As my new friend, Kelly, often says:  “Being open to life, also means being open to death.”  This is definitely a truth I have reflected on in the months following the day Teresa died, but in that moment, at her burial, I didn’t want to be open.  I wanted to clench my hands so tightly and take her back.  I didn’t want to pray the words, “There’s nothing I hold onto.”  I didn’t want to “climb this mountain with my hands wide open.”  I didn’t want to be on this journey.  I didn’t want to “give it all to God.”  I wanted Teresa.

In the early stages of my pregnancy, I specifically remember praying before the Blessed Sacrament the following words:  “God, I want this baby and this pregnancy to glorify you and to glorify life.  When people see me, I want people to know that you are the God of life.”  

Ironically, however, the words “I give it all to you God, trusting that you’ll make something beautiful out of me,”  are basically the words of my prayer that day in the chapel.  Only, I didn’t know what I was offering.  I’ve come to realize, also, that maybe that was Teresa’s prayer, too.  “God, make something beautiful out of me.  I trust you, God.  Make something beautiful out of my life.”

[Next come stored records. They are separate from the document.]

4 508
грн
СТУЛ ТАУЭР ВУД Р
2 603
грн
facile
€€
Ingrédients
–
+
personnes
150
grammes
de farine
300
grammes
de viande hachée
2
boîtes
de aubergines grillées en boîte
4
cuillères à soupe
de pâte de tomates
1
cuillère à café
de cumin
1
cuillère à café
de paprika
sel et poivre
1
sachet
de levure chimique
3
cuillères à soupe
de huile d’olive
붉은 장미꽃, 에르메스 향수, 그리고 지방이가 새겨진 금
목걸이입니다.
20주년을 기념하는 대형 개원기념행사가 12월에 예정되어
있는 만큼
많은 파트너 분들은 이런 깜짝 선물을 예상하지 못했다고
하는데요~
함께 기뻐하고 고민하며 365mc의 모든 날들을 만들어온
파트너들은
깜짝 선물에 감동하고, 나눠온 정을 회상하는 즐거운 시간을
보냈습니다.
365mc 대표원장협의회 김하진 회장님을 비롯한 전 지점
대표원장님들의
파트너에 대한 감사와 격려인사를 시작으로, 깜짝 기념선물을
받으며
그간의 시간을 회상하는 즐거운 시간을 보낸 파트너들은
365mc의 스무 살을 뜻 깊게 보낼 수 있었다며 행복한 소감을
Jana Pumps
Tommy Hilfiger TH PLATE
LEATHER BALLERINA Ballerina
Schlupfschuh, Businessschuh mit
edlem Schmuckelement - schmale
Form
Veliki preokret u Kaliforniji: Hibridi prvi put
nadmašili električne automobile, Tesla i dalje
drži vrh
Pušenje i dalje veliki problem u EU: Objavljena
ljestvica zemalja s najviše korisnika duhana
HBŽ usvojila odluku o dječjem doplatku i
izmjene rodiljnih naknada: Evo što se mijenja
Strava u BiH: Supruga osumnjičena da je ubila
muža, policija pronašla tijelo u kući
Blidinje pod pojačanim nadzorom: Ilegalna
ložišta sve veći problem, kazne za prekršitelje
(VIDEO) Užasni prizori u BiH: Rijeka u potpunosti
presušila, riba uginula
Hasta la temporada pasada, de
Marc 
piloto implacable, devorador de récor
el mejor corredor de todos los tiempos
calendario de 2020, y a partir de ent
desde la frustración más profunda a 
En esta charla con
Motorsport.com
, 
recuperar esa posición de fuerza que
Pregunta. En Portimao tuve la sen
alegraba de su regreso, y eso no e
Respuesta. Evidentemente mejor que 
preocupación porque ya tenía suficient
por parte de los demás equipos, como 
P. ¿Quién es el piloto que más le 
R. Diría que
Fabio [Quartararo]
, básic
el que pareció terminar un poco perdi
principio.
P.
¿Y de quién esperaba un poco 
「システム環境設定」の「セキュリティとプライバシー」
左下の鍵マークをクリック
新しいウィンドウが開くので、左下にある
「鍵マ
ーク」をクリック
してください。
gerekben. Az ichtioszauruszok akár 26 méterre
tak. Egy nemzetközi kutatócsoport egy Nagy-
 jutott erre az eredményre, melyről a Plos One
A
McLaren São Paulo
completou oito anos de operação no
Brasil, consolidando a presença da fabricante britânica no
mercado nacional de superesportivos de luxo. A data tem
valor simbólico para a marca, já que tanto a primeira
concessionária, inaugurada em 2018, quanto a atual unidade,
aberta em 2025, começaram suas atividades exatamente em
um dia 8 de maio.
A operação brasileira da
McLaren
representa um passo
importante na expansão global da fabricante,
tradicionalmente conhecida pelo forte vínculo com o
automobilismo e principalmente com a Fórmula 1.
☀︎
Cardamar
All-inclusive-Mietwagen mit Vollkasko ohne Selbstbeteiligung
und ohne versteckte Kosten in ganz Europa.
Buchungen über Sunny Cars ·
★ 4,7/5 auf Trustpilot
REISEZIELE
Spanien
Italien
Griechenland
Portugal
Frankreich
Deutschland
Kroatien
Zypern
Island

And perhaps for us all, “God, make something beautiful out of the story of our lives, trusting one day that when we have climbed to the top of this mountain, we will gain the reward of eternal life.”

I would be amiss to deny the fact that I’ve wanted to understand.  I’ve had so many questions.  I’ve wanted answers.  Trusting God has been so incredibly hard and difficult.  It's a daily struggle.  Yet, through it all, I have felt the door of my heart opening ever so slowly to Jesus, who on the other side, so gently and patiently knocks, waiting to enter in to usher in healing and His love.
 
This past week, I publicly sang the above words for the first time in almost 22 months with our church congregation.  I didn’t just sing them.  I proclaimed them.  With hundreds of voices joining in worship, my mind and heart went back to the summer heat.  It went back to the tears, the wind, and the tiny white casket covered in orange and pink roses.  And I remembered the peace that passes all understanding that was felt in a vulnerable moment of pain and surrender when I thought I was telling God no, but in all actuality, I had already given Him my yes when I said yes to Teresa--both in gaining and losing.  In receiving and giving back.  The song has been on repeat every day since.

Teresa’s life is “in the hands of the Maker of heaven.”  I want mine to do the same.  
And I want to find her, and healing, and what’s at this journeys end “with my hands wide open,” giving my grief, her story, her life, our story, back to God…so He can make something beautiful out of it all.